CT colonography has become relatively quiet in recent years. FDG-PET-CT is a valuable diagnostic tool as a complementary imaging procedure for verifying metastasis-specific lesions.

Magnetic resonance imaging examinations are very well suited to differentiate carcinomas of the rectum. They have established themselves as the gold standard for local spread diagnostics. Polypous masses or wall thickening are suspicious, especially if there is a low signal in T1w and an intermediate signal in T2w [3,4]. After intravenous administration of Gd-DTPA, a clear increase in tumor signal is detectable. The size of the periproctal lymph nodes correlates with the degree of malignancy. Contrast enhancement of the mass is low.

Case study

Case example 1 (Fig. 1A to G) shows the course of a rectal carcinoma with pre- and postoperative imaging in a 70-year-old female patient. Originally there was a large rectal tumor. After radical tumor removal and creation of an anus praeter, postoperative computed tomography showed no residual or recurrent tumor. However, a suspicious lymph node was visible on the right iliac side.

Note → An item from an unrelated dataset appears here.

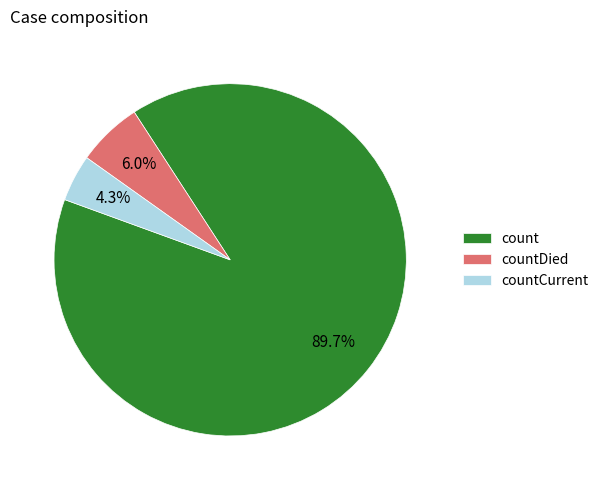

Is there any slice that represents more than half of the pie?

Yes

Case 2 demonstrates (Fig. 2A, B and C) a circular stenosing carcinoma in the rectosigmoid junction with local fatty tissue infiltration and paracolic lymph nodes in a 61-year-old female patient. There was also extensive hepatic metastasis.

Take-Home-Messages

  • Colorectal carcinoma is one of the three most common malignancies in the western world.
  • Men and women are equally affected, with the disease peaking between the ages of 50 and 70.
  • Adenocarcinomas make up the largest proportion with over 90%.
  • The average 5-year survival rate is around 50%.
  • Staging imaging is comprehensive and the treatment options are complex.

Literature:

  1. Beer AJ, Wieder HA, Stollfuss JC: Imaging staging of tumors of the digestive tract. Radiology up2date 1; 2007: 9-27.
  2. Burgener FA, et al: Differential diagnoses in computed tomography. 2nd, completely revised and expanded edition. Georg Thieme Verlag Stuttgart, New York 2013; pp. 824, 885.
  3. Burgener FA, et al: Differential diagnostics in MRI. Georg Thieme Verlag Stuttgart, New York 2002; pp. 612.
  4. Ghadimi M, et al: Multimodal therapy of rectal cancer. Dtsch Arztebl Int 2022; 119: 570-580.
  5. Isbert C, Germer CT: Importance of endoscopy and endosonography for local staging in rectal cancer. The Surgeon 2012: 83: 430-438.
  6. Rectal cancer: early detection and prevention. www.krebsgesellschaft.de/basis-informationen-krebs.html (last accessed 17.04.2024).